Journey through space to the Planet Fabulous, where the Ruler of the Universe will see you shortly.

Friday, February 22, 2013

Fountain of Youth

When I was much younger - when Bakelite was a thing and decimalisation was a shiny glint on the horizon - I was quite struck with the idea of a sugar daddy. A few years of therapy later would reveal this was due to the uncompromised distance between me and my own father and that I was trying to cross that emotional wasteland in whatever manner I knew how. I nodded quietly when my therapist, the semi-glamorous Dr Susan Rayner, had come to this conclusion. She's previously decided that I revel in good music whenever I feel emotionally unstable, so after this session I then went and bought that Sugababes CD I'd been hankering for a while. Dr Rayner may have had a glorious pair of hoop earrings, but she wasn't completely infallible.

So prior to that, as a fresh-faced ingenue on the Leicester scene, I'd gladly drop my handkerchief to any decent elder gentleman who'd give me the time of day (or at least hinted at the time of my life). The purchase of a half-pint of cider was merely a formality; a transaction to enforce that I'd already been bought by his soft words and rhumy eyes.

Clearly as I've gone on, there's slim pickings in the line of 'elder gentleman' unless you want someone who can pop their hip out during the reverse cowgirl, or buttocks that feel like two semi-deflated Christmas balloons found behind the sofa when you're packing the tree up.

However, as I screech towards my forties, I have discovered there's a swathe of emotionally-stunted youngsters who want a daddy. Completely unbidden, they are mesmerised by my Greek God beard and are in love with my more... Greek yoghurt physique. 'U is HENCH man!' someone sent me, who frankly looked like they should have been watching Blue Peter instead of chatting people up on Grindr. I had to google what hench meant. Apparently means fit. Fancy that.
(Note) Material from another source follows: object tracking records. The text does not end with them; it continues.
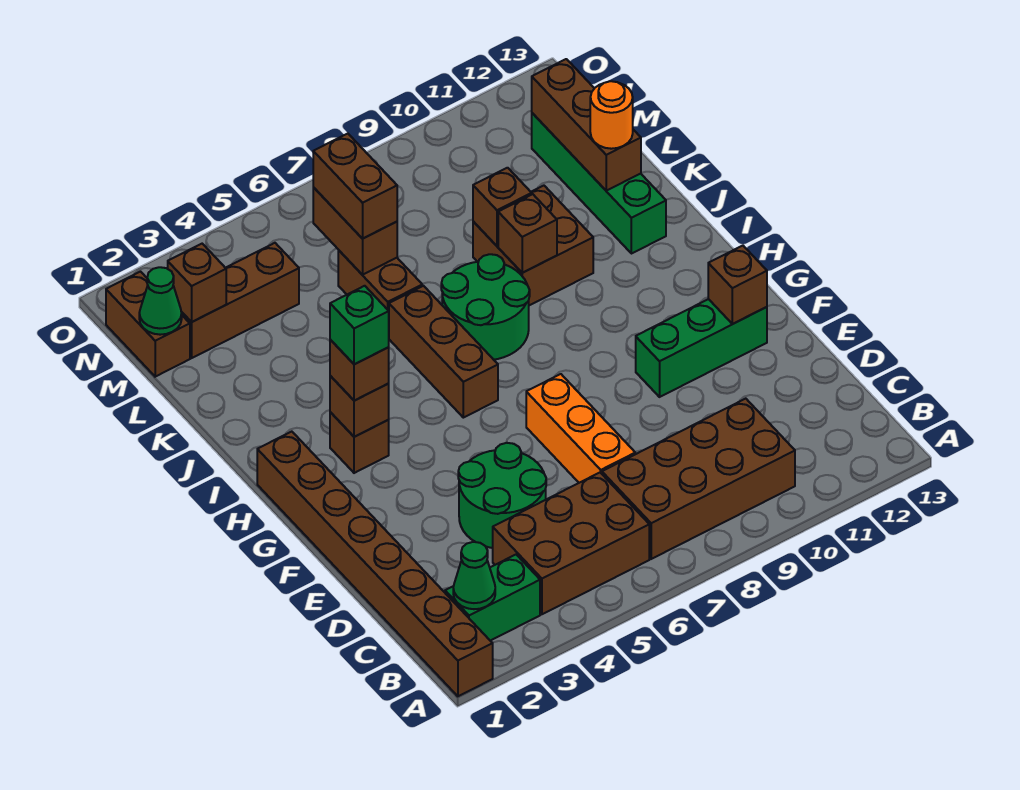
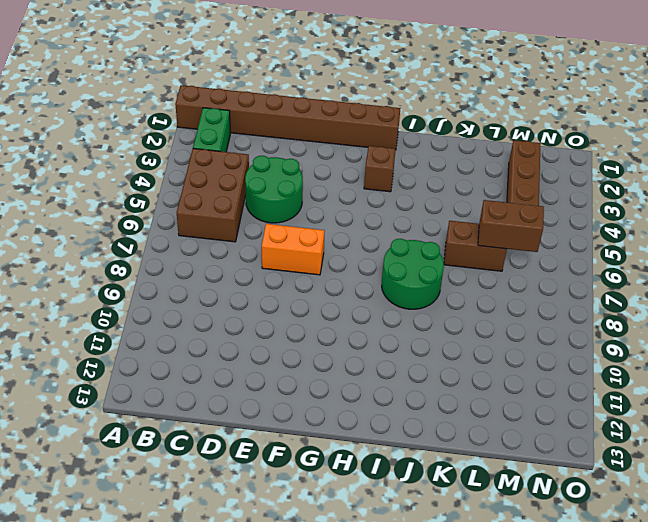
orange brick E7:F7 level 1 -> orange brick D7:F7 level 1
none -> brown brick B7:C10 level 1
none -> green brick F10:F12 level 1
none -> brown brick H6:J6 level 1

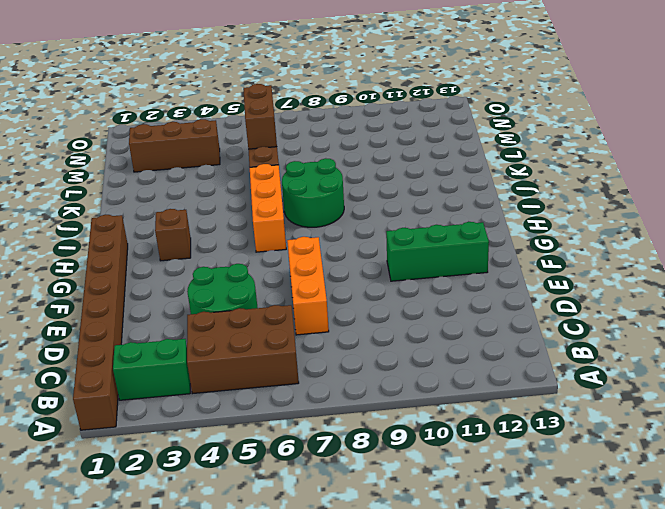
orange brick H6:J6 level 1 -> brown brick H6:J6 level 1
none -> brown brick B7:C10 level 1
none -> brown brick J9:K10 level 1
none -> green brick J12:M12 level 1

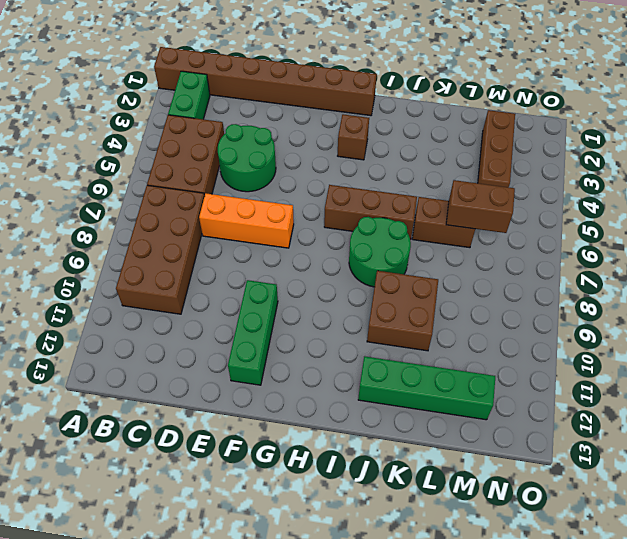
none -> brown brick M1:N1 level 1
none -> green cone B2 level 2
none -> brown brick F12 level 2

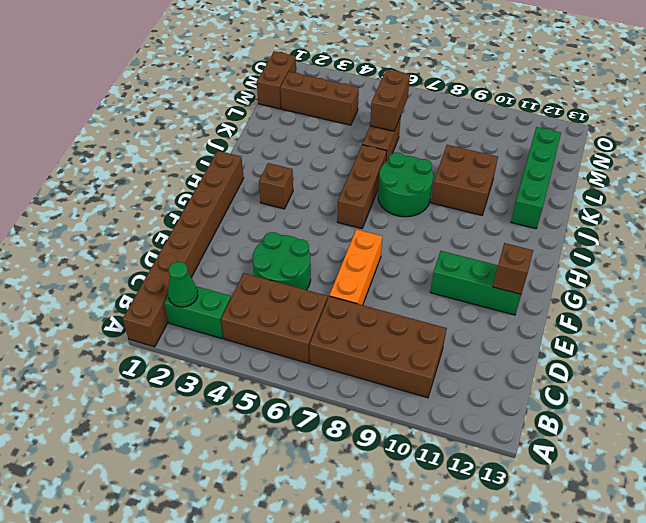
none -> brown brick H3 level 2
none -> brown brick J9 level 2
none -> brown brick K9 level 2

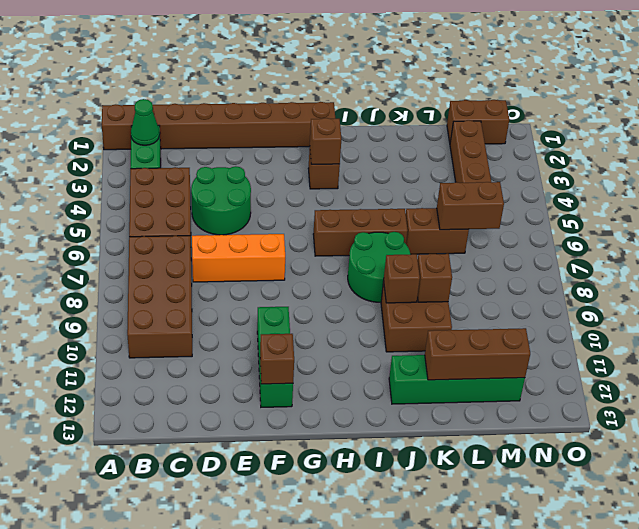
none -> green cone M1 level 2
none -> brown brick M2 level 2
none -> brown brick H3 level 3

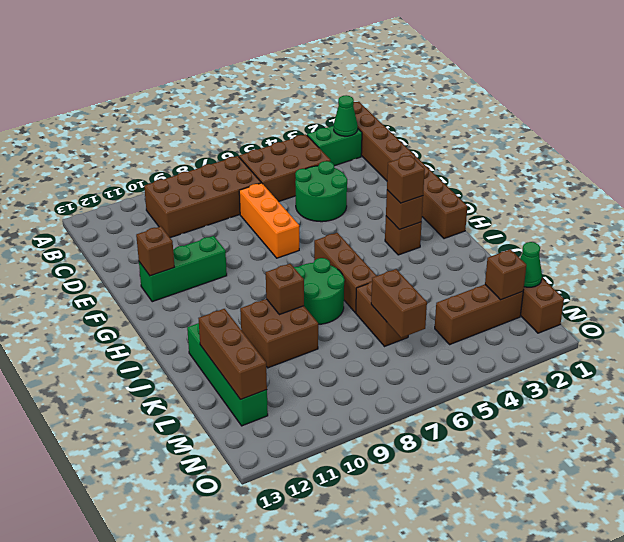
none -> brown brick K9 level 2
none -> orange round brick K12 level 3
none -> brown brick L6:M6 level 3

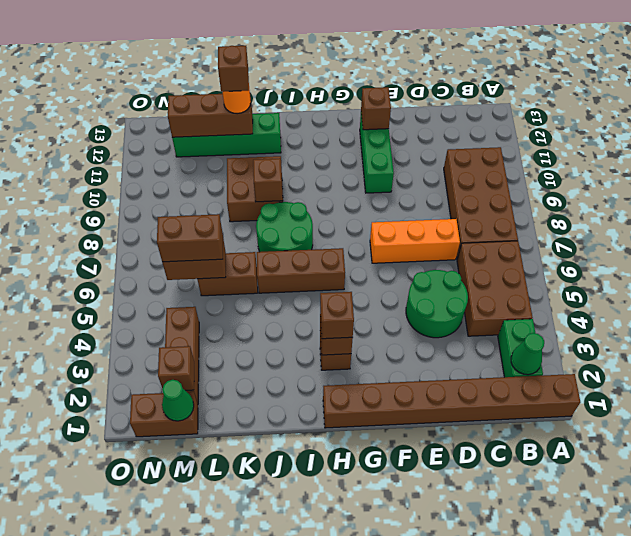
brown brick K12 level 4 -> brown brick K9 level 2
none -> green brick H3 level 4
Thus I also discovered how... Energetic the young are. You're bound to have heard this revelation so many times before its about as shocking as the end of The Crying Game, but still. All over the place! And at some considerable speed too. Prior to this, my sexual activities were akin to playing the board game Buckaroo: just keep twitching the odd thing until it all gets too much, a leg kicks and there's now a mess all over the table.

So this is by means of a thank you to all the daddies I used to know. I salute you (although it's probably more correct to say 'rest in peace', I suppose). I'm now taking up the position and definitely gaying it back.

Friday, February 15, 2013

The Reason I Now Have Short Hair

I hadn't been single long, still finding my feet - which it turned out were more often than not in the air - and managed to find this hulking great man via Dr Grin's Patented Finder of Gentleman Friends (To An Astounding Accuracy of 65 Meters). Good body, face less so, but I was simply after a little slap, tickle and pointless validation. Which he was giving me in the strangest way: he kept stroking my hair. No, not stroking - petting. My hair was shoulder-length at this point; I recommend to almost anyone to at least give it a go growing it. Plus I'd had a new passport photo taken at that time, so I could flash it and at least pretend I was rock 'n' roll at one point in my life; that I'd travelled the world and done all the drugs. These days I think being a rebel is not piercing the film on a microwave meal, but in flashing my passport I could hint at another life where I'd tried licking toads and owned a pair of flip-flops.

I was slightly conscious of a figure of the Virgin Mary rocking back and forward with each shunt.'Dirty cow,' I thought. 'She wants in on this. Virgin my beautiful bouncy ass.' But it was only til we finished did I start to take in exactly how much religious iconography was around the bedroom. I got no problem with diddling the God-botherers - they tend to be ten times more vigorous, having finally smothered their pent-up self-loathing with brief relief, and never really want to engage with much chit-chat afterwards bar 'is that your sock or mine?' And 'You're going to Hell, you know.' Yeah well so are you for that polyester bed set, but I didn't want to be the first one throwing stones honey.

This guy, whereas: he held me for a long time after we got dressed to the point where my arms fell to my side, but he carried on. "Thank you, thank you,' he whispered. I patted his back in distracted consolation; I mean, I was ok but definitely not worth what looked like tears forming in the corner of his eyes. Blimey, perhaps this rickety old body still got moves after all. "Thank you," he repeated. "I finally fucked Jesus."

And I got out of there at the speed of God.